2. Jauhilah diri dari perkara-perkara yang lahirnya mubah agar tidak terjadi kepada diri dari perbuatan maksiat dan menjerumuskan diri kejalan kerusakan.
DAFTAR PUSTAKA
Amir Syarifuddin, Garis-Garis Besar Ushul Fiqh, Jakarta:Kencana Prenada Media Group, 2012.
Dr. H. Fathurrahman Djamil, MA, Filsafat Hukum Islam, Jakarta, Logos Wacana Ilmu, 1997.
Dr. H. Sulaiman Abdullah, Sumber Hukum Islam, Jakarta: Sinar Grafika, 1995.
Drs. H. Nasrun Haroen, M. A, Ushul Fiqh, Jakarta, Logos, 1996.
Jalaluddin as-Suyuthi, al-Asybah wa an-Nazhair, Beirut: Dar al-Kutub al-Ilmiyyah, tt.
Muhammad bin Ahmad bin Abi Bakr bin Farh Al-Qurthubi, al-Jami’ li Ahkam al-Qur’an, juz 2.
Sulaiman Abdullah, Sumber Hukum Islam, Jakarta: Sinar Grafika, 1995.
[1] Amir Syarifuddin, Garis-Garis Besar Ushul Fiqh, (Jakarta:Kencana Prenada Media Group, 2012). Hlm. 2
[2] Dr. H. Sulaiman Abdullah, Sumber Hukum Islam, (Jakarta: Sinar Grafika, 1995), hlm. 164.

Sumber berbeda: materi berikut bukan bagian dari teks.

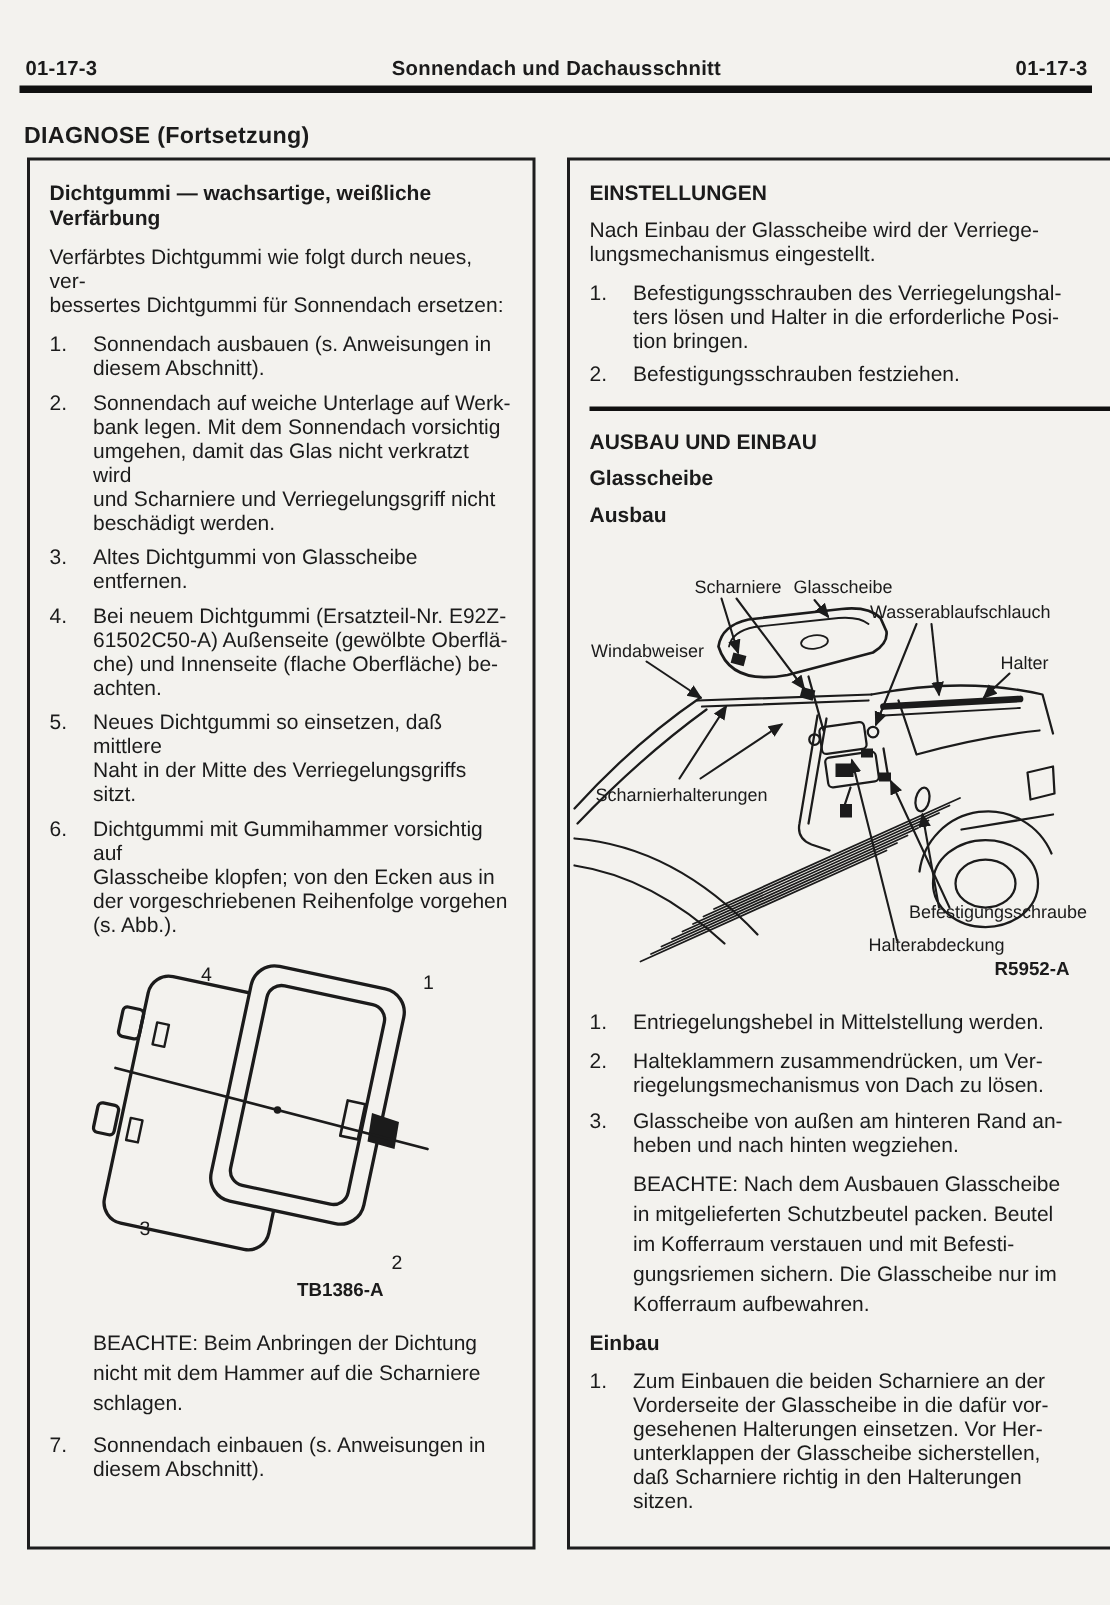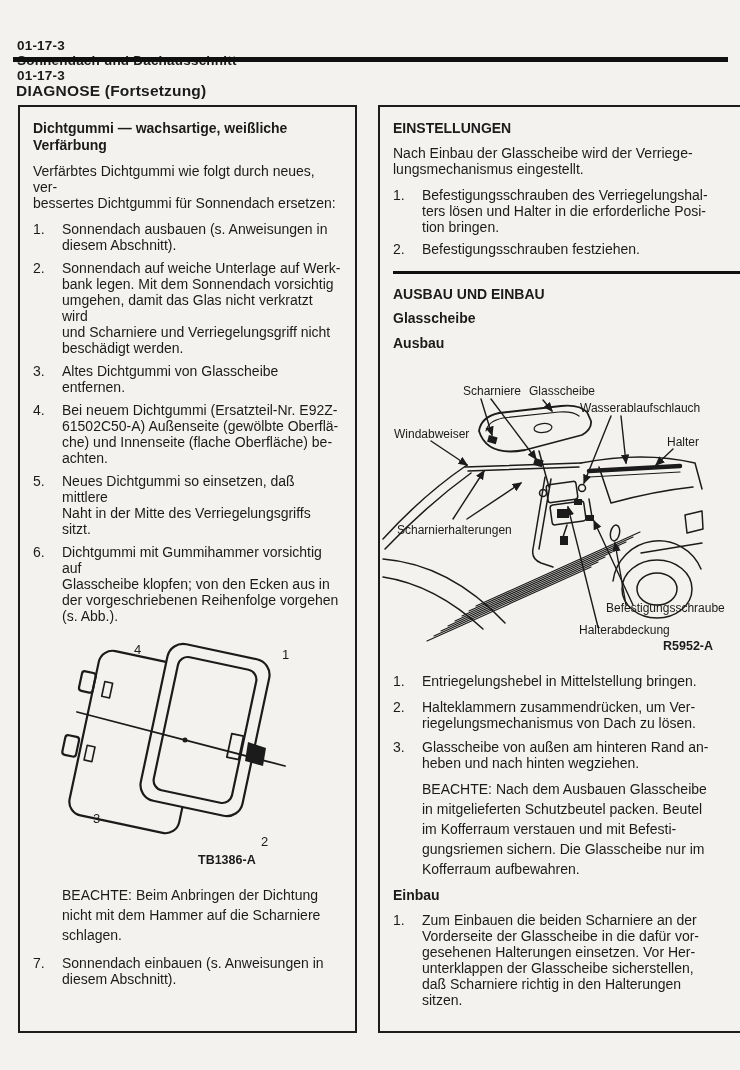--- a/index.html
+++ b/index.html
@@ -15,7 +15,7 @@
   .hdr{
     position:absolute;top:38px;left:17px;right:15px;
     display:flex;justify-content:space-between;align-items:baseline;
-    font-weight:700;font-size:13.5px;letter-spacing:.2px;flex-direction:column;
+    font-weight:700;font-size:13.5px;letter-spacing:.2px;
   }
   .hdr .mid{flex:1;text-align:center;}
   .rule{position:absolute;top:57px;left:13px;right:12px;height:5px;background:#101010;}

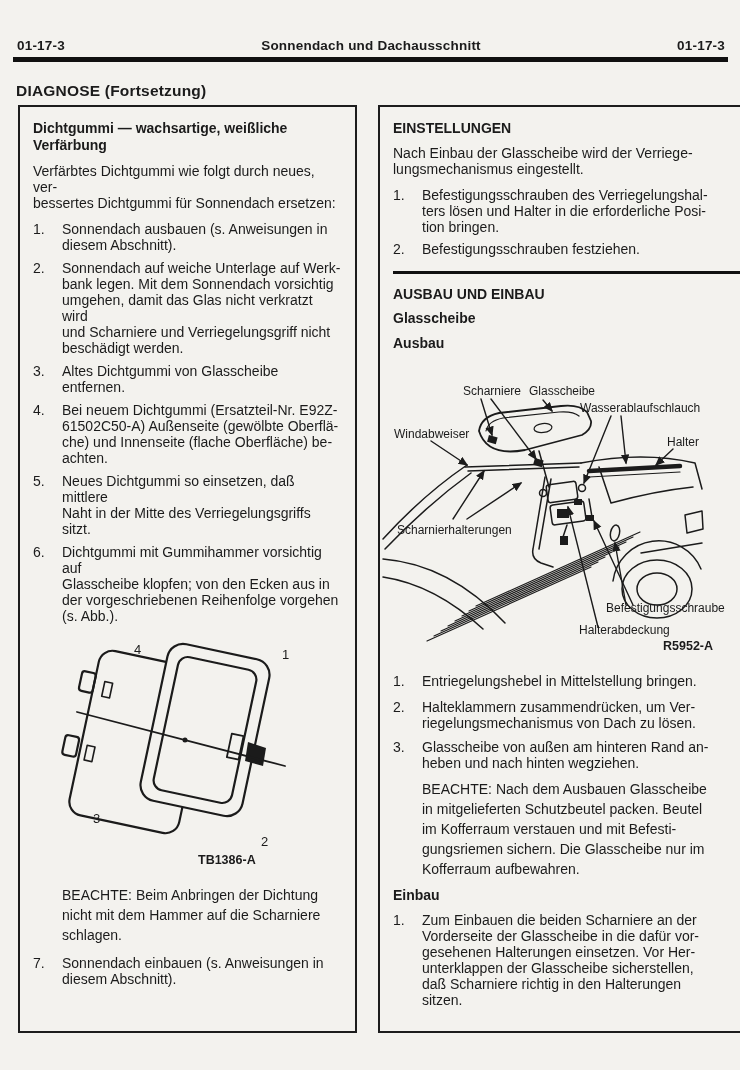--- a/index.html
+++ b/index.html
@@ -265,7 +265,7 @@
 
       <div class="li m10">
         <span class="num">1.</span>
-        <span class="prelines">Entriegelungshebel in Mittelstellung bringen.</span>
+        <span class="prelines">Entriegelungshebel in Mittelstellung werden.</span>
       </div>
       <div class="li m8">
         <span class="num">2.</span>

[3] Drs. H. Nasrun Haroen, M. A, Ushul Fiqh, (Jakarta, Logos, 1996), hlm. 160
[4]Muhammad bin Ahmad bin Abi Bakr bin Farh Al-Qurthubi, al-Jami’ li Ahkam al-Qur’an, juz 2, hal. 56
[5]Jalaluddin as-Suyuthi, al-Asybah wa an-Nazhair, (Beirut: Dar al-Kutub al-Ilmiyyah, tt). Hlm. 176
[6] Drs. H. Nasrun Haroen, M. A, Ushul Fiqh, (Jakarta, Logos, 1996). Hlm. 162.
[7] Dr. H. Fathurrahman Djamil, MA, Filsafat Hukum Islam, (Jakarta, Logos Wacana Ilmu, 1997). Hlm. 166.
[8] Drs. H. Nasrun Haroen, M. A, op. cit., Hlm. 166.
[9]Sulaiman Abdullah, Sumber Hukum Islam (Jakarta: Sinar Grafika, 1995), Hlm. 166.